--- START Quoted passage ---

Kowa Prominar 66A Review

Over a decade ago, I was introduced to Kowa (properly pronounced KOH-uh) Optics of Japan.  Kowa wasn’t new to optics.  Like many hunters, I was just new to Kowa.  Birders the world over had held Kowa in the highest regards for decades.  In fact, Kowa’s roots were set way back in 1894 as the Hattori Kanesaburo Wholesale Store selling wholesale cotton fabric.  Hattori started making optical equipment in 1946 before changing the name to Kowa Company, Ltd. in 1954.  The first spotting scope was produced in 1952 for competitive shooters.  Since then, Kowa has produced improving models consistently for over 70 years.

Kowa Prominar

Kowa Prominar 66A

The Kowa spotting scope lineup consists of a standard line and the “Prominar” line.  Prominar models are the pinnacle of Kowa’s performance and technology. Many hunters became familiar with Kowa due to their subcompact 55mm Prominar spotting scope.  At its introduction, it was the only sub compact spotting scope on the market with truly premium optical performance.  Many a backpack hunter fell in love with it.  That love affair spilled over to the full size Prominar spotters with western hunters of all types picking their favorite of the 77mm, 88mm, and more recently 99mm spotting scopes. See the entire lineup here.

The new 66mm model replaces the well-regarded 77mm scope in the lineup.  The 77mm scope was the only Prominar scope without a fluorite crystal lens, so now the entire Prominar lineup is fluorite-equipped.

What is Fluorite Crystal and What Does it Do?

What is Fluorite Crystal and What Does it Do?

--- END Quoted passage ---

Brief A |
According to the Kowa Prominar 66A review, in what year did Kowa produce its first spotting scope?

--- START Data shown ---

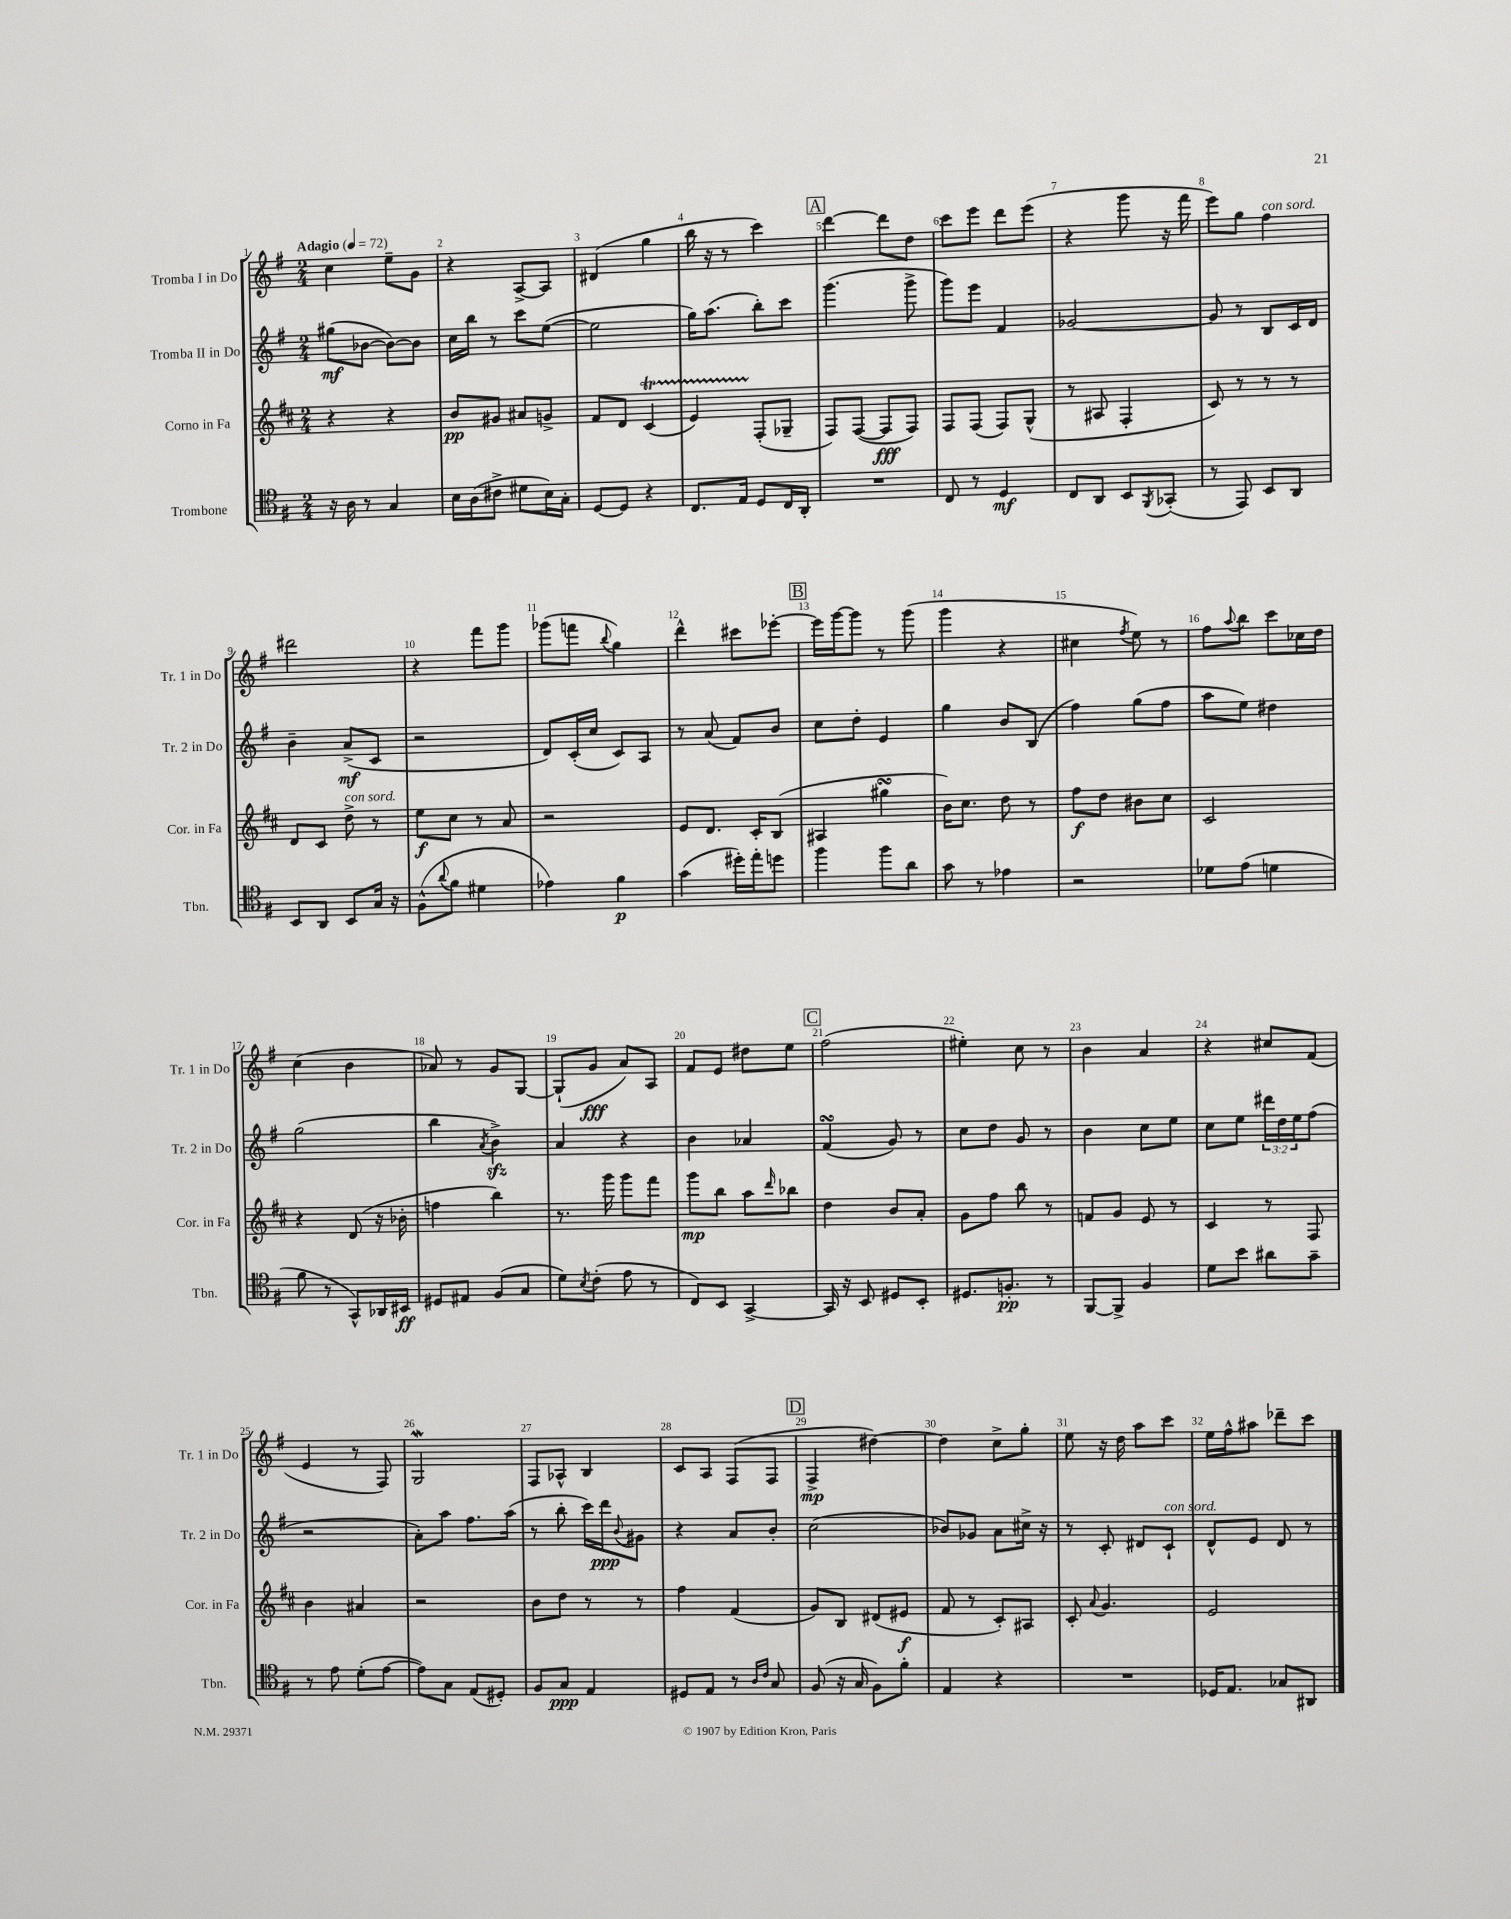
<<
\new StaffGroup <<
\new Staff = "s0" \with { instrumentName = "Tromba I in Do" shortInstrumentName = "Tr. 1 in Do" } {
    \clef treble \key g \major \numericTimeSignature \time 2/4 \tempo "Adagio" 4 = 72
    c''4 e''8-- g'8 |
    r4 a8~-> a8 |
    dis'4( g''4 |
    b''16 r16 r8 c'''4) |
    \mark \markup { \box "A" } d'''4~ d'''8 d''8 |
    c'''8 e'''8 d'''8 e'''8( |
    r4 g'''8 r16 fis'''16 |
    e'''8) g''8 fis''4^\markup { \italic "con sord." } |
    dis'''2 |
    r4 fis'''8 g'''8 |
    ges'''8( f'''8 \appoggiatura { b''8 } g''4) |
    d'''4-^ cis'''8 ees'''8~-. |
    \mark \markup { \box "B" } ees'''16 g'''16~ g'''8 r8 g'''8( |
    g'''4 r4 |
    cis''4 \acciaccatura { fis''8 } e''8) r8 |
    fis''8 \appoggiatura { a''8 } b''8 c'''8 ces''16 d''16 |
    c''4( b'4 |
    aes'8) r8 g'8 g8~ |
    g8-!( g'8\fff a'8) a8 |
    fis'8 e'8 dis''8 e''8 |
    \mark \markup { \box "C" } fis''2( |
    eis''4-.) c''8 r8 |
    b'4 a'4 |
    r4 cis''8 fis'8( |
    e'4 r8 fis8) |
    g2\mordent |
    fis8 aes8-^ b4 |
    c'8 a8 fis8( fis8 |
    \mark \markup { \box "D" } fis4->\mp dis''4~) |
    dis''4 c''8-> g''8-. |
    e''8 r16 d''16 a''8 c'''8 |
    e''16 fis''16-^ ais''8 des'''8-- c'''8 \bar "|." |
}
\new Staff = "s1" \with { instrumentName = "Tromba II in Do" shortInstrumentName = "Tr. 2 in Do" } {
    \clef treble \key g \major \numericTimeSignature \time 2/4 \override Staff.TupletNumber.text = #tuplet-number::calc-fraction-text
    gis''8\mf( bes'8~ bes'8~) bes'8 |
    c''16 b''16 r8 c'''8 e''8~( |
    e''2 |
    g''16) a''8.( b''8-.) c'''8 |
    \mark \markup { \box "A" } g'''4.( g'''8-> |
    g'''8) e'''8 fis'4 |
    ges'2~ |
    ges'8 r8 b8 c'16 d'16 |
    b'4-- a'8->\mf( c'8 |
    r2 |
    d'8) c'16-.( c''16 c'8) a8 |
    r8 a'8( fis'8) b'8 |
    \mark \markup { \box "B" } c''8 d''8-. e'4 |
    g''4 b'8 b8( |
    fis''4) g''8( fis''8 |
    a''8 e''8) dis''4 |
    g''2( |
    b''4 \acciaccatura { a'8 } b'4->\sfz) |
    a'4 r4 |
    b'4 aes'4 |
    \mark \markup { \box "C" } fis'4\turn( g'8) r8 |
    c''8 d''8 g'8 r8 |
    b'4 c''8 e''8 |
    c''8 e''8 \tuplet 3/2 { dis'''16 d''16 e''16 } fis''8( |
    r2 |
    a'8-.) a''8 fis''8. a''16( |
    r8 b''8-. c'''16) d'''16\ppp \appoggiatura { b'8 } gis'8 |
    r4 a'8 b'8-. |
    \mark \markup { \box "D" } c''2( |
    bes'8) ges'8 a'8 cis''16-> r16 |
    r8 c'8-. dis'8 c'8-!^\markup { \italic "con sord." } |
    d'8-^ e'8 d'8 r8 \bar "|." |
}
\new Staff = "s2" \with { instrumentName = "Corno in Fa" shortInstrumentName = "Cor. in Fa" } {
    \clef treble \key d \major \numericTimeSignature \time 2/4
    r4 r4 |
    b'8\pp gis'8 ais'8 g'8-> |
    fis'8 d'8 cis'4\startTrillSpan( |
    e'4) fis8-.\stopTrillSpan( ges8-- |
    \mark \markup { \box "A" } fis8) fis8~( fis8\fff fis8) |
    fis8 fis8( fis8) g8-^( |
    r8 ais8 fis4-. |
    cis'8) r8 r8 r8 |
    d'8 cis'8 d''8->^\markup { \italic "con sord." } r8 |
    e''8\f cis''8 r8 a'8 |
    r2 |
    e'8 d'8. cis'16-. b8( |
    \mark \markup { \box "B" } ais4 gis''4\turn |
    b'16) cis''8. d''8 r8 |
    fis''8\f d''8 bis'8 cis''8 |
    cis'2 |
    r4 d'8( r16 bes'16-. |
    f''4 b''4) |
    r8. g'''16 g'''8 fis'''8 |
    g'''8\mp b''8 a''8 \grace { d'''16 } bes''8 |
    \mark \markup { \box "C" } d''4 b'8 a'8-. |
    g'8 fis''8 b''8 r8 |
    f'8 g'8 e'8 r8 |
    cis'4 r8 fis8 |
    b'4 ais'4 |
    r2 |
    b'8 d''8 r8 r8 |
    fis''4 fis'4( |
    \mark \markup { \box "D" } g'8) b8 dis'8( eis'8\f |
    fis'8 r8 cis'8-.) ais8 |
    cis'8-. \appoggiatura { a'8 } g'4. |
    e'2 \bar "|." |
}
\new Staff = "s3" \with { instrumentName = "Trombone" shortInstrumentName = "Tbn." } {
    \clef tenor \key g \major \numericTimeSignature \time 2/4
    r16 a16 r8 g4 |
    b16 a16( cis'8-> dis'8 b16) g16-. |
    d8~ d8 r4 |
    c8. e16 d8 c16 a,16-. |
    \mark \markup { \box "A" } R2 |
    c8 r8 d4\mf |
    c8 a,8 b,8 \acciaccatura { fis,8 } ges,8-.( |
    r8 e,8) b,8 a,8 |
    b,8 a,8 b,8 g16 r16 |
    fis8-^( \appoggiatura { a'8 } fis'8 dis'4 |
    ees'4) fis'4\p |
    g'4( dis''16-.) e''16-. d''8 |
    \mark \markup { \box "B" } fis''4 fis''8 a'8 |
    g'8 r8 ees'4 |
    r2 |
    des'8 e'8( d'4 |
    fis'8 r8 g,8-^) aes,16 bis,16\ff |
    dis8 eis8 fis8( g8 |
    d'8) \acciaccatura { b8 } c'8-.( e'8 r8 |
    c8) b,8 g,4~-> |
    \mark \markup { \box "C" } g,16 r16 b,8 dis8 b,8-. |
    dis8. f8.-.\pp r8 |
    fis,8~ fis,8-> fis4 |
    d'8 b'8 ais'8 g'8-- |
    r8 e'8 d'8-.( e'8~ |
    e'8) g8 e8( dis8-.) |
    fis8 g8\ppp e4 |
    dis8 e8 r8 \grace { a16 c'16 } g8 |
    \mark \markup { \box "D" } fis8( r16 g16 fis8) fis'8-. |
    e4 r4 |
    R2 |
    des16 e8. ges8 ais,8 \bar "|." |
}
>>
>>
\layout { \context { \Score \override BarNumber.break-visibility = ##(#f #t #t) barNumberVisibility = #all-bar-numbers-visible } }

--- END Data shown ---

Brief B |
Print the records starting at their first line and ending at the line that contains "b''16 r16 r8 c'''4) |", with both ends included, and leave out the pictures.

Problem solution A |
1952

Problem solution B |
<<
\new StaffGroup <<
\new Staff = "s0" \with { instrumentName = "Tromba I in Do" shortInstrumentName = "Tr. 1 in Do" } {
    \clef treble \key g \major \numericTimeSignature \time 2/4 \tempo "Adagio" 4 = 72
    c''4 e''8-- g'8 |
    r4 a8~-> a8 |
    dis'4( g''4 |
    b''16 r16 r8 c'''4) |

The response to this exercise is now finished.